• _DIRECTIONS FOR THIS TASK_
All of the records below should be retyped exactly, with no pictures included.

Collected data:
----
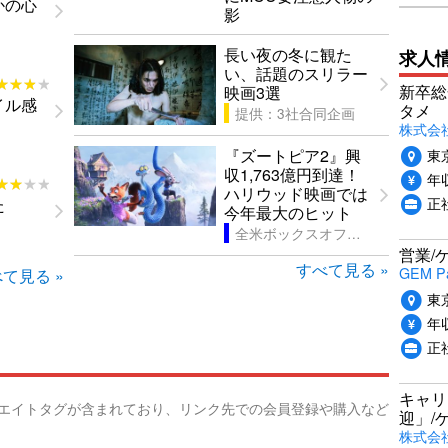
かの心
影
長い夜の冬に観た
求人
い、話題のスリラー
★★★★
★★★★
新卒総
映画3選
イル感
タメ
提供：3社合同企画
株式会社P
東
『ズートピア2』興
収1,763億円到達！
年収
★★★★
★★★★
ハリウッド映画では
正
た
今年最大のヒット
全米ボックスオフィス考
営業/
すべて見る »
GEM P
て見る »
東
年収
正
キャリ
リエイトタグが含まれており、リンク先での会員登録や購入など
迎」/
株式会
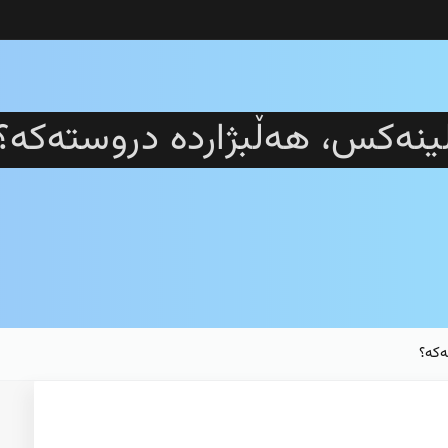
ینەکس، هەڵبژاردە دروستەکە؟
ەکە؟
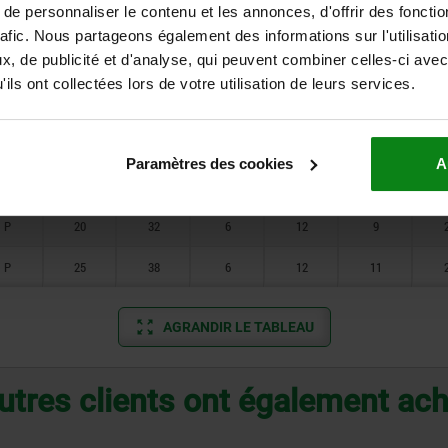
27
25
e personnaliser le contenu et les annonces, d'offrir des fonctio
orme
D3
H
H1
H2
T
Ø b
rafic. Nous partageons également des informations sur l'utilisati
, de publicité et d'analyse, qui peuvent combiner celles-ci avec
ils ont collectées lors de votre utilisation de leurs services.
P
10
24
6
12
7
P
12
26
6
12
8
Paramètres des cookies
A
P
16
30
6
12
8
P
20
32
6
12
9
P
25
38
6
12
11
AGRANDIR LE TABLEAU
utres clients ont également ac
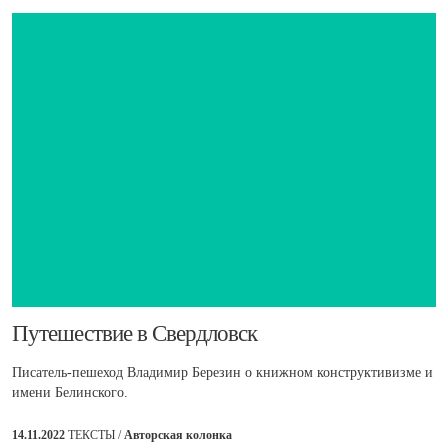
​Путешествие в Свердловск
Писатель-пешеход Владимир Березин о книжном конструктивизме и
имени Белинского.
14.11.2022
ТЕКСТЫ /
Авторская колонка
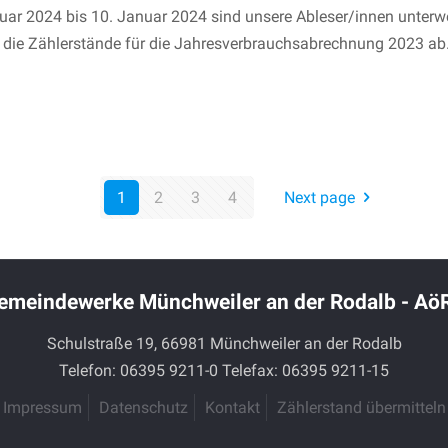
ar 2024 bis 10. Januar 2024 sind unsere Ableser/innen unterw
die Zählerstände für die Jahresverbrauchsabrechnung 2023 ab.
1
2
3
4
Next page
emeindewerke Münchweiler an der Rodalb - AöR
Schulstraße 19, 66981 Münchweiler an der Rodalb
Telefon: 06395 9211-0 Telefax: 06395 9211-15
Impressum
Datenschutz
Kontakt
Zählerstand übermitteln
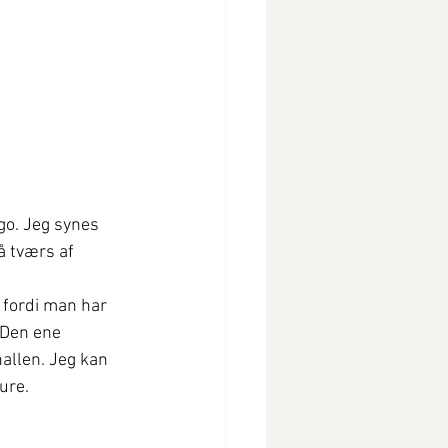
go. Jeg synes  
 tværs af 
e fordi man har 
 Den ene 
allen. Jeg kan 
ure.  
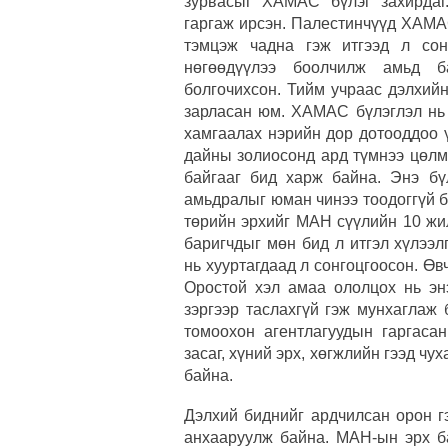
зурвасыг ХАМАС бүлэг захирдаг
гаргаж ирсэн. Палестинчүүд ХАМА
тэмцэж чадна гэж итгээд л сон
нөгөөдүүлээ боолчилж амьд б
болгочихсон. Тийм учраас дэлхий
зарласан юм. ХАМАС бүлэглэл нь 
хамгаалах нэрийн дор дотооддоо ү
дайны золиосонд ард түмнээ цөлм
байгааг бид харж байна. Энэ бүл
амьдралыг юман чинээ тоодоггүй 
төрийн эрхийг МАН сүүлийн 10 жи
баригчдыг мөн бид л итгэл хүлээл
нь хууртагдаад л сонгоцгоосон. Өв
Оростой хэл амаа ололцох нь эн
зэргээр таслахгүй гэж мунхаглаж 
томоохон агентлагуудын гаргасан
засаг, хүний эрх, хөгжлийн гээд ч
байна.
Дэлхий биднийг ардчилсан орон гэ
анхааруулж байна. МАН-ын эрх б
----
• _EXERCISE RESULT_
かの心
影
長い夜の冬に観た
求人
い、話題のスリラー
★★★★
★★★★
新卒総
映画3選
イル感
タメ
提供：3社合同企画
株式会社P
東
『ズートピア2』興
収1,763億円到達！
年収
★★★★
★★★★
ハリウッド映画では
正
た
今年最大のヒット
全米ボックスオフィス考
営業/
すべて見る »
GEM P
て見る »
東
年収
正
キャリ
リエイトタグが含まれており、リンク先での会員登録や購入など
迎」/
株式会
ینەکس، هەڵبژاردە دروستەکە؟
ەکە؟
27
25
e personnaliser le contenu et les annonces, d'offrir des fonctio
orme
D3
H
H1
H2
T
Ø b
rafic. Nous partageons également des informations sur l'utilisati
, de publicité et d'analyse, qui peuvent combiner celles-ci avec
ils ont collectées lors de votre utilisation de leurs services.
P
10
24
6
12
7
P
12
26
6
12
8
Paramètres des cookies
A
P
16
30
6
12
8
P
20
32
6
12
9
P
25
38
6
12
11
AGRANDIR LE TABLEAU
utres clients ont également ac
​Путешествие в Свердловск
Писатель-пешеход Владимир Березин о книжном конструктивизме и
имени Белинского.
14.11.2022
ТЕКСТЫ /
Авторская колонка
ar 2024 bis 10. Januar 2024 sind unsere Ableser/innen unterw
die Zählerstände für die Jahresverbrauchsabrechnung 2023 ab.
1
2
3
4
Next page
emeindewerke Münchweiler an der Rodalb - AöR
Schulstraße 19, 66981 Münchweiler an der Rodalb
Telefon: 06395 9211-0 Telefax: 06395 9211-15
Impressum
Datenschutz
Kontakt
Zählerstand übermitteln
go. Jeg synes  
 tværs af 
e fordi man har 
 Den ene 
allen. Jeg kan 
ure.  
зурвасыг ХАМАС бүлэг захирдаг
гаргаж ирсэн. Палестинчүүд ХАМА
тэмцэж чадна гэж итгээд л сон
нөгөөдүүлээ боолчилж амьд б
болгочихсон. Тийм учраас дэлхий
зарласан юм. ХАМАС бүлэглэл нь 
хамгаалах нэрийн дор дотооддоо ү
дайны золиосонд ард түмнээ цөлм
байгааг бид харж байна. Энэ бүл
амьдралыг юман чинээ тоодоггүй 
төрийн эрхийг МАН сүүлийн 10 жи
баригчдыг мөн бид л итгэл хүлээл
нь хууртагдаад л сонгоцгоосон. Өв
Оростой хэл амаа ололцох нь эн
зэргээр таслахгүй гэж мунхаглаж 
томоохон агентлагуудын гаргасан
засаг, хүний эрх, хөгжлийн гээд ч
байна.
Дэлхий биднийг ардчилсан орон гэ
анхааруулж байна. МАН-ын эрх б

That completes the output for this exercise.